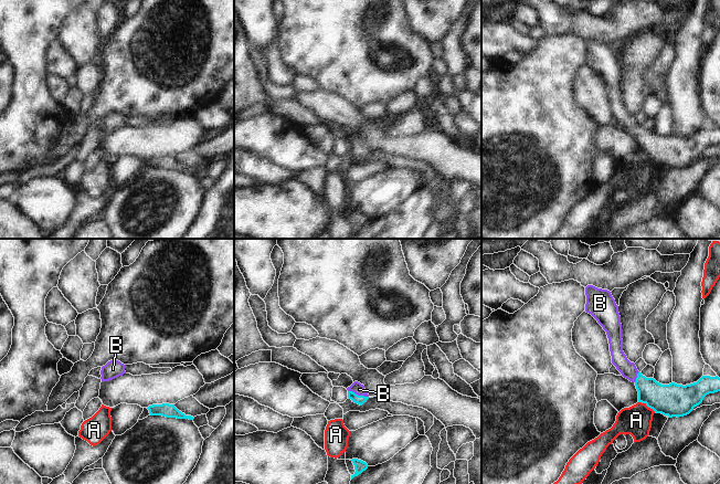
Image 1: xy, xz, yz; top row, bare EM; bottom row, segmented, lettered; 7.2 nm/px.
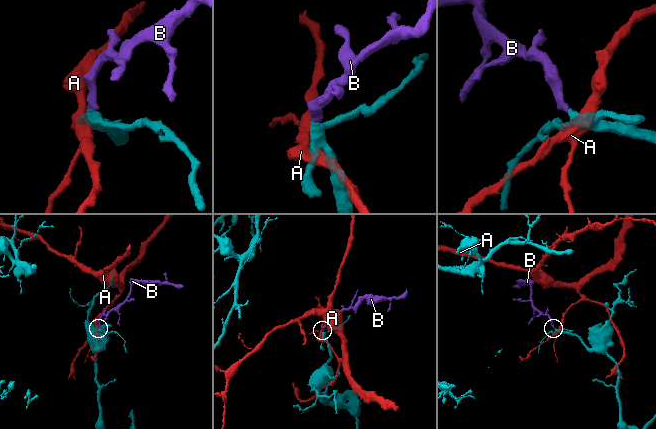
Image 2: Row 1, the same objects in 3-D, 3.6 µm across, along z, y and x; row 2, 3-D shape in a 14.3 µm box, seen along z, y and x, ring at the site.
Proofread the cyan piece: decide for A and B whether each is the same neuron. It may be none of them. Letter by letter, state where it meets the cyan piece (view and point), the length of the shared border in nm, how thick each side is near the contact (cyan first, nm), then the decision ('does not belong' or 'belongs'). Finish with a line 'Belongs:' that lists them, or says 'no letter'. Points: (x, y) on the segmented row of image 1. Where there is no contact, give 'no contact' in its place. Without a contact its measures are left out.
A: contact yz (647, 406); length 150 nm; calibres 240 and 220 nm; does not belong
B: contact xz (357, 395); length 160 nm; calibres 70 and 80 nm; belongs
Belongs: B

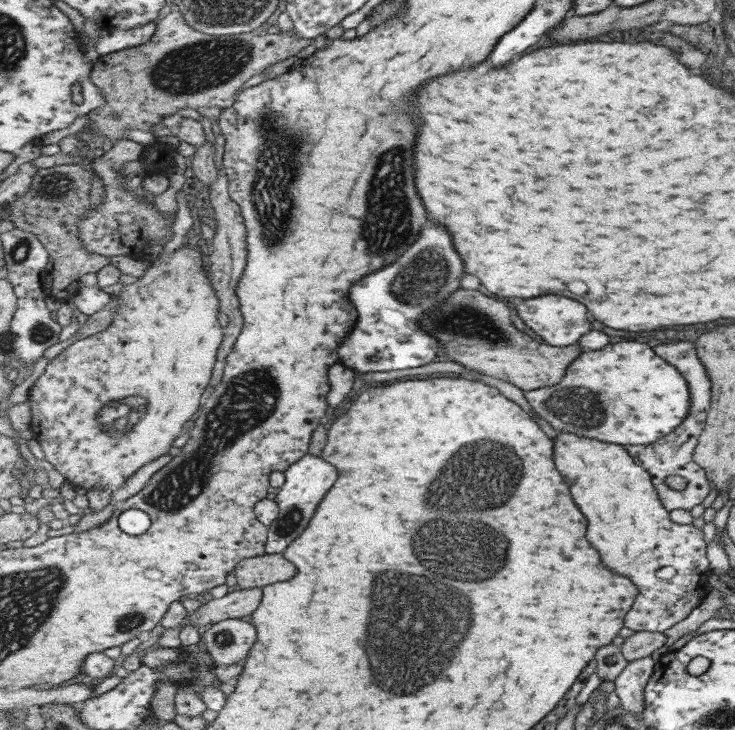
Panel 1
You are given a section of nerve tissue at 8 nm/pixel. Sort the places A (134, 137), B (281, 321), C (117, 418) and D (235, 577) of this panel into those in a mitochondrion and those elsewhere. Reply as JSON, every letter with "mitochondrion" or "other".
{"A":"other","B":"other","C":"mitochondrion","D":"other"}

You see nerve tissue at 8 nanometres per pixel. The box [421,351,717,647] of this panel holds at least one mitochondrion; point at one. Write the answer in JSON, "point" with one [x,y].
{"point":[578,407]}

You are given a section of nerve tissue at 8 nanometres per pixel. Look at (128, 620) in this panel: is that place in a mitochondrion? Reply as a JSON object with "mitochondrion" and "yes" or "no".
{"mitochondrion":"yes"}

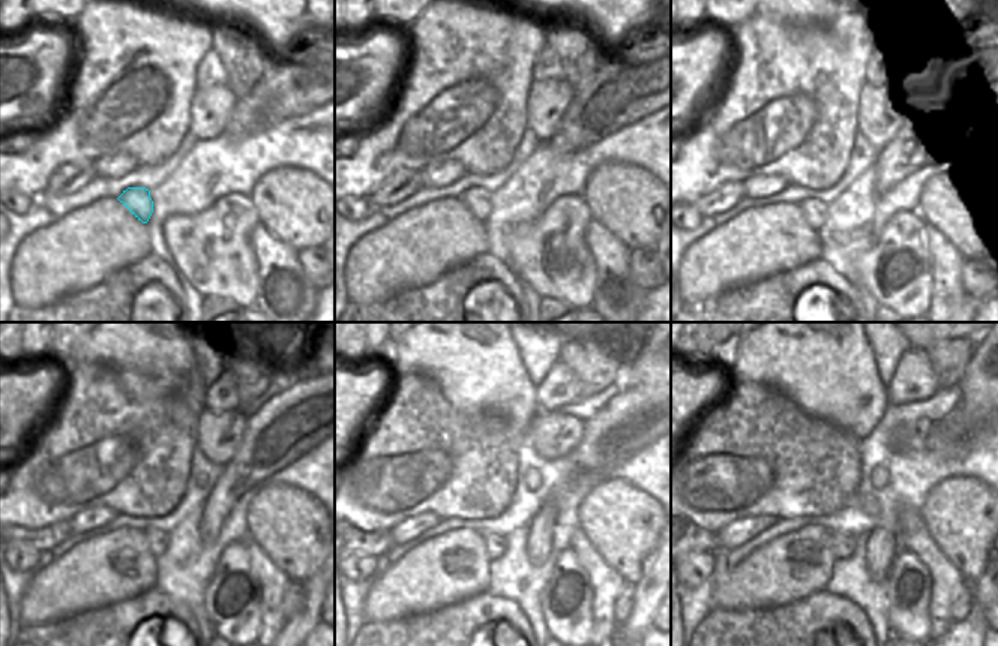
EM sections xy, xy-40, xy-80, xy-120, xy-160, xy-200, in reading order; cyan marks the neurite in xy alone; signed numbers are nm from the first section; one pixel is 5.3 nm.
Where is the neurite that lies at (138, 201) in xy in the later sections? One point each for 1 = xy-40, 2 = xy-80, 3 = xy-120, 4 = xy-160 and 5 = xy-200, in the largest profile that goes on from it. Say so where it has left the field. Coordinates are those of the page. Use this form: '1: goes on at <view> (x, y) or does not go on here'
1: goes on at xy-40 (476, 200)
2: goes on at xy-80 (815, 210)
3: goes on at xy-120 (158, 540)
4: goes on at xy-160 (495, 544)
5: goes on at xy-200 (842, 544)

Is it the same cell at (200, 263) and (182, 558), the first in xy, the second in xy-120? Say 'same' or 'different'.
different

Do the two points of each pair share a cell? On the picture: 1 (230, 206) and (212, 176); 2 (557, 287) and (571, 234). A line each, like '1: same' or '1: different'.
1: different
2: same

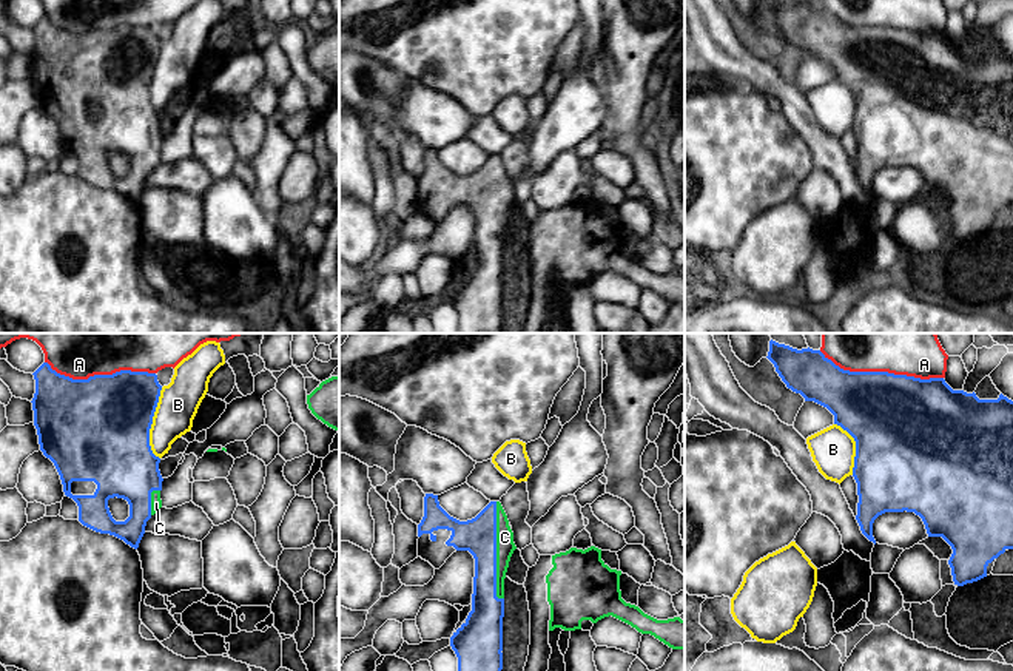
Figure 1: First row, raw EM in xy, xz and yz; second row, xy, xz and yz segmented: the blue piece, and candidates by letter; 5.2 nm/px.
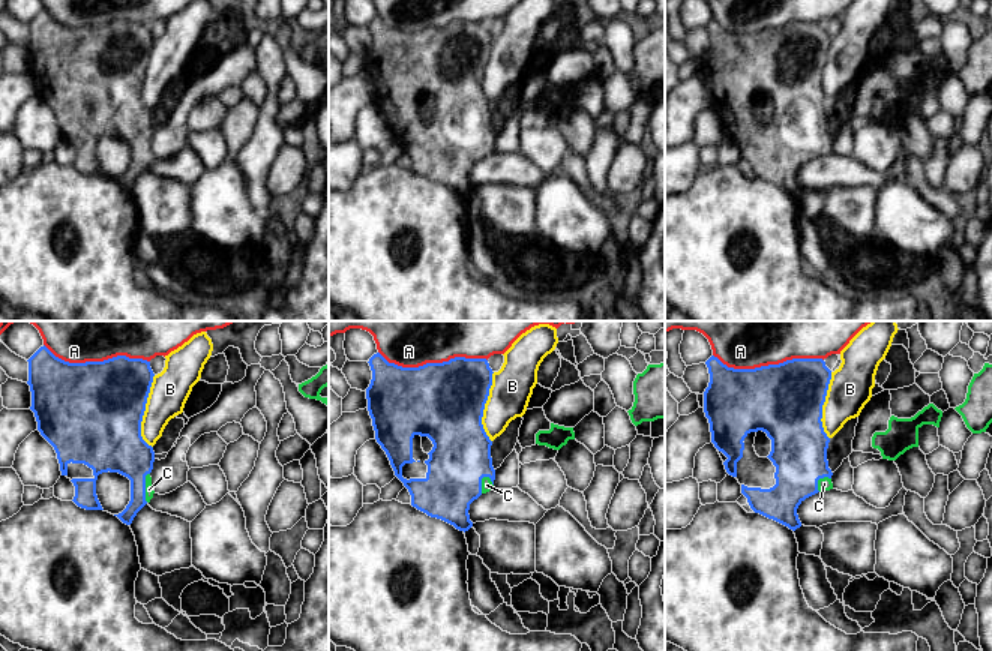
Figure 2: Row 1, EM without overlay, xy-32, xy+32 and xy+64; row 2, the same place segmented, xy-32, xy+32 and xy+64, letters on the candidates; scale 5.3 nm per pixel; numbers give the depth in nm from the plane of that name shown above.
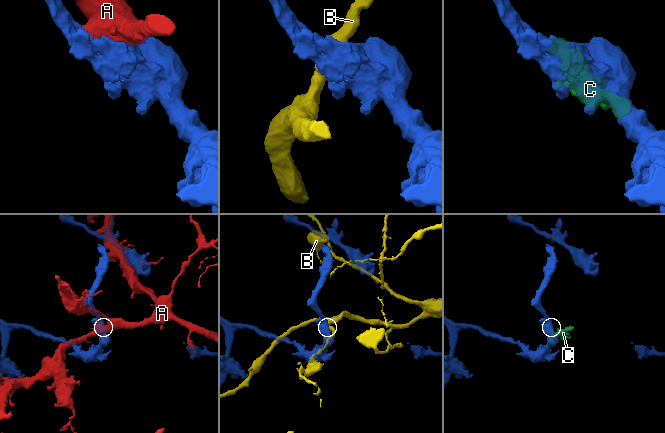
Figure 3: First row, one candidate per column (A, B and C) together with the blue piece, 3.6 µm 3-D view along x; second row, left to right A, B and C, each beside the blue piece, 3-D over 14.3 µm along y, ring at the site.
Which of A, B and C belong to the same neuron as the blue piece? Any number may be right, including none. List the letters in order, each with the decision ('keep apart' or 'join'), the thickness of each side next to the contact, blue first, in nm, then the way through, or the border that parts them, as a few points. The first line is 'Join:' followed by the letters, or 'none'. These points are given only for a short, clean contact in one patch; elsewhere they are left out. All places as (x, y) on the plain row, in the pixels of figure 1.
Join: C
A: keep apart; calibres 460 and 180 nm
B: keep apart; calibres 480 and 220 nm
C: join; calibres 190 and 100 nm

> [Directions for this task]: Repeat the listing in full and to the letter, excluding every image.

> [Solution]:
Image 1: xy, xz, yz; top row, bare EM; bottom row, segmented, lettered; 7.2 nm/px.
Image 2: Row 1, the same objects in 3-D, 3.6 µm across, along z, y and x; row 2, 3-D shape in a 14.3 µm box, seen along z, y and x, ring at the site.
Proofread the cyan piece: decide for A and B whether each is the same neuron. It may be none of them. Letter by letter, state where it meets the cyan piece (view and point), the length of the shared border in nm, how thick each side is near the contact (cyan first, nm), then the decision ('does not belong' or 'belongs'). Finish with a line 'Belongs:' that lists them, or says 'no letter'. Points: (x, y) on the segmented row of image 1. Where there is no contact, give 'no contact' in its place. Without a contact its measures are left out.
A: contact yz (647, 406); length 150 nm; calibres 240 and 220 nm; does not belong
B: contact xz (357, 395); length 160 nm; calibres 70 and 80 nm; belongs
Belongs: B

Panel 1
You are given a section of nerve tissue at 8 nm/pixel. Sort the places A (134, 137), B (281, 321), C (117, 418) and D (235, 577) of this panel into those in a mitochondrion and those elsewhere. Reply as JSON, every letter with "mitochondrion" or "other".
{"A":"other","B":"other","C":"mitochondrion","D":"other"}

You see nerve tissue at 8 nanometres per pixel. The box [421,351,717,647] of this panel holds at least one mitochondrion; point at one. Write the answer in JSON, "point" with one [x,y].
{"point":[578,407]}

You are given a section of nerve tissue at 8 nanometres per pixel. Look at (128, 620) in this panel: is that place in a mitochondrion? Reply as a JSON object with "mitochondrion" and "yes" or "no".
{"mitochondrion":"yes"}

EM sections xy, xy-40, xy-80, xy-120, xy-160, xy-200, in reading order; cyan marks the neurite in xy alone; signed numbers are nm from the first section; one pixel is 5.3 nm.
Where is the neurite that lies at (138, 201) in xy in the later sections? One point each for 1 = xy-40, 2 = xy-80, 3 = xy-120, 4 = xy-160 and 5 = xy-200, in the largest profile that goes on from it. Say so where it has left the field. Coordinates are those of the page. Use this form: '1: goes on at <view> (x, y) or does not go on here'
1: goes on at xy-40 (476, 200)
2: goes on at xy-80 (815, 210)
3: goes on at xy-120 (158, 540)
4: goes on at xy-160 (495, 544)
5: goes on at xy-200 (842, 544)

Is it the same cell at (200, 263) and (182, 558), the first in xy, the second in xy-120? Say 'same' or 'different'.
different

Do the two points of each pair share a cell? On the picture: 1 (230, 206) and (212, 176); 2 (557, 287) and (571, 234). A line each, like '1: same' or '1: different'.
1: different
2: same

Figure 1: First row, raw EM in xy, xz and yz; second row, xy, xz and yz segmented: the blue piece, and candidates by letter; 5.2 nm/px.
Figure 2: Row 1, EM without overlay, xy-32, xy+32 and xy+64; row 2, the same place segmented, xy-32, xy+32 and xy+64, letters on the candidates; scale 5.3 nm per pixel; numbers give the depth in nm from the plane of that name shown above.
Figure 3: First row, one candidate per column (A, B and C) together with the blue piece, 3.6 µm 3-D view along x; second row, left to right A, B and C, each beside the blue piece, 3-D over 14.3 µm along y, ring at the site.
Which of A, B and C belong to the same neuron as the blue piece? Any number may be right, including none. List the letters in order, each with the decision ('keep apart' or 'join'), the thickness of each side next to the contact, blue first, in nm, then the way through, or the border that parts them, as a few points. The first line is 'Join:' followed by the letters, or 'none'. These points are given only for a short, clean contact in one patch; elsewhere they are left out. All places as (x, y) on the plain row, in the pixels of figure 1.
Join: C
A: keep apart; calibres 460 and 180 nm
B: keep apart; calibres 480 and 220 nm
C: join; calibres 190 and 100 nm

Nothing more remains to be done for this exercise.